Understanding how gastric and esophageal cancers are triggered and their genetic makeup is vital to developing and testing new therapies.
Adam Bass, MD
Adam Bass, MD
Understanding how gastric and esophageal cancers are triggered and their genetic makeup is vital to developing and testing new therapies, according to Adam Bass, MD.
In an interview withTargeted Oncology, Bass, Assistant Professor of Medicine, Harvard Medical School, Physician/Scientist, Dana-Farber Cancer Institute and Brigham and Women’s Hospital, discusses subclasses of gastric and esophageal cancer, mechanisms by which cancers are activated within a patient from dormancy, and the potential for uncovering an optimal treatment.
TARGETED ONCOLOGY:Can you tell us about your recent work examining the subclasses of both gastric and esophageal cancer?
Bass:I recently presented some of the work we've done, and are continuing to do, which is trying to look at the different molecular and genetic subclasses of esophageal and gastric cancer. I think it's fair to say that over time, even though we've recognized that there's some inherent heterogeneity in gastric and esophageal cancer, a lot of our therapies, especially our systemic therapies for metastatic disease, have taken a one-size-fits-all approach.
Some of the work we've done in collaboration with others has been to look across these cancers with different genomic technologies to understand the different types of cancers in the different subclasses that are present. Even beyond the different subclasses, we have to think about what some of the real salient features of these different tumors are and which particular oncogenes that might be turned on could give you some guidance as to optimal targets for new therapies.
TARGETED ONCOLOGY:What are the molecular differences that lead you to believe that they should be treated differently?
Bass:What we have found is that there are different classes of gastric and esophageal cancer, especially different classes of gastric cancer in which the fundamental ways these cancers get started are quite different. For example, there are some cancers that have underlying them a defect in their ability to repair DNA, and this results in lots and lots of DNA mutations. These are cancers that are called microsatellite unstable. We've seen that there are some intriguing targets that are sometimes mutated in these cancers, and sometimes we see that these cancers often have higher expression of some of the markers that may suggest benefit to new immunotherapies. We've already seen that colon cancers with microsatellite instability (MSI) also tend to do well with immunotherapy.
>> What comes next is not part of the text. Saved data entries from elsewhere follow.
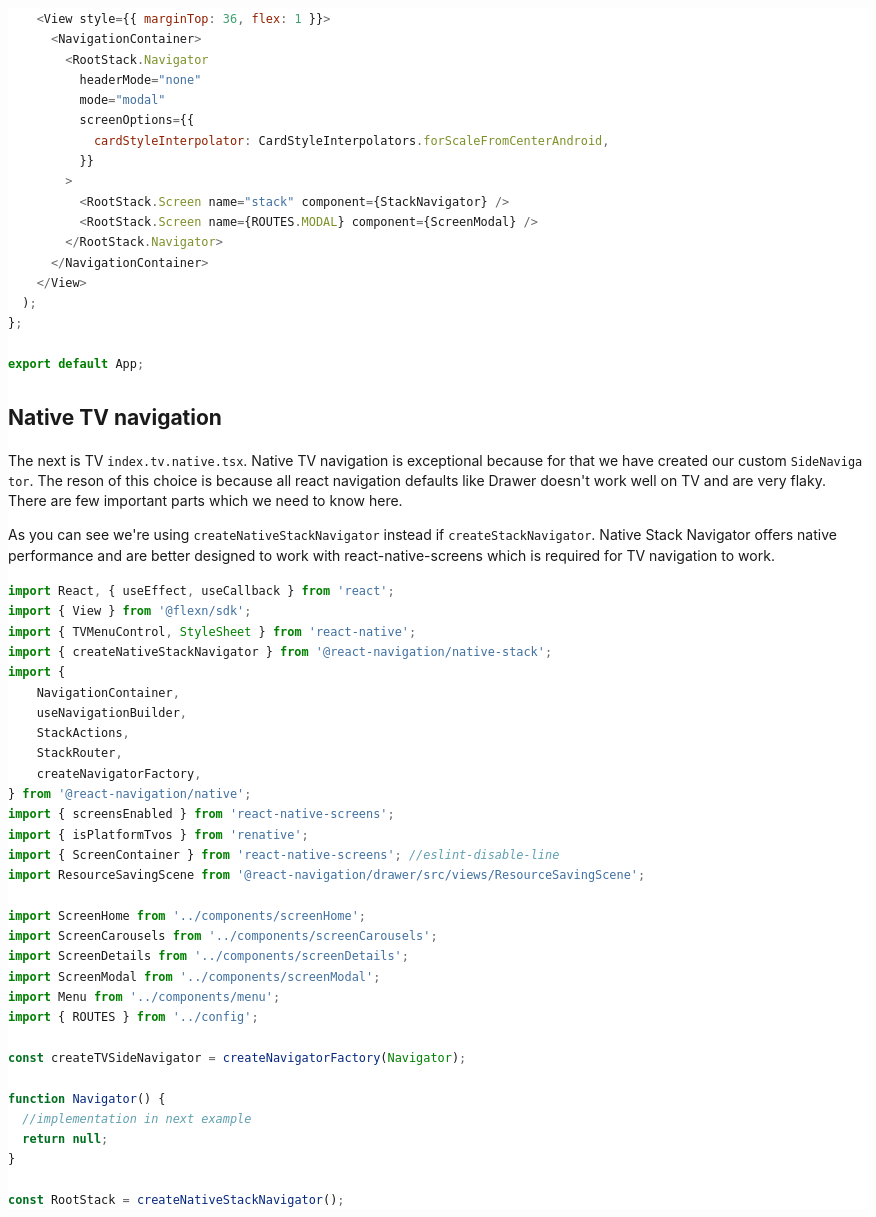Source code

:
 ```javascript
    <View style={{ marginTop: 36, flex: 1 }}>
      <NavigationContainer>
        <RootStack.Navigator
          headerMode="none"
          mode="modal"
          screenOptions={{
            cardStyleInterpolator: CardStyleInterpolators.forScaleFromCenterAndroid,
          }}
        >
          <RootStack.Screen name="stack" component={StackNavigator} />
          <RootStack.Screen name={ROUTES.MODAL} component={ScreenModal} />
        </RootStack.Navigator>
      </NavigationContainer>
    </View>
  );
};

export default App;

```

## Native TV navigation

The next is TV `index.tv.native.tsx`. Native TV navigation is exceptional because for that we have created our custom `SideNavigator`. The reson of this choice is because all react navigation defaults like Drawer doesn't work well on TV and are very flaky. There are few important parts which we need to know here. 

As you can see we're using `createNativeStackNavigator` instead if `createStackNavigator`. Native Stack Navigator offers native performance and are better designed to work with react-native-screens which is required for TV navigation to work. 

```javascript
import React, { useEffect, useCallback } from 'react';
import { View } from '@flexn/sdk';
import { TVMenuControl, StyleSheet } from 'react-native';
import { createNativeStackNavigator } from '@react-navigation/native-stack';
import {
    NavigationContainer,
    useNavigationBuilder,
    StackActions,
    StackRouter,
    createNavigatorFactory,
} from '@react-navigation/native';
import { screensEnabled } from 'react-native-screens';
import { isPlatformTvos } from 'renative';
import { ScreenContainer } from 'react-native-screens'; //eslint-disable-line
import ResourceSavingScene from '@react-navigation/drawer/src/views/ResourceSavingScene';

import ScreenHome from '../components/screenHome';
import ScreenCarousels from '../components/screenCarousels';
import ScreenDetails from '../components/screenDetails';
import ScreenModal from '../components/screenModal';
import Menu from '../components/menu';
import { ROUTES } from '../config';

const createTVSideNavigator = createNavigatorFactory(Navigator);

function Navigator() {
  //implementation in next example
  return null;
}

const RootStack = createNativeStackNavigator();
```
By contrast, there are other gastric cancers that initiate in part because they are infected with the Epstein-Barr Virus, the same virus that causes mono and the same virus that's implicated in a number of head and neck cancers. These cancers with MSI have high expression, in some cases extremely high expression, in some of the markers that could indicate partial response to immunotherapy.
There are other cancers whose foundation is a different type of genomic instability than you see in MSI. MSI tumors have lots of point mutations, but there are other classes of gastric cancers that have really abrupt and marked chromosomal aberrations where you get this mixing and matching of different pieces of chromosome and many, many copies of certain cancer-promoting genes. In those, there are a number of different genes that get overexpressed and amplified that are often targeted by either existing or emerging inhibitors.
As you see, there are different classes of cancers in which the underlying mechanism of how these tumors emerge is different, and in that setting there may be, with our thinking, different ways to develop therapies. Maybe even looking at existing therapy in light of these changes might help us understand where existing therapy may be more or less effective.
TARGETED ONCOLOGY:Is there a possibility of finding the “optimal” treatment?
Bass:It's fair to say that most cancer therapy in general has been developed around the question of finding optimal treatments for different anatomical classes of cancer. We ask what the best chemotherapy for colon cancer is, and that might be different than what we think is the best for non-small cell lung cancer. Once you look more at the cancers, you realize that there are distinct subtypes. For example, in breast cancer we now recognize that the way to treat a ER-positive and a triple negative or a HER2-positive are quite different because of the underlying biology and the underlying vulnerabilities.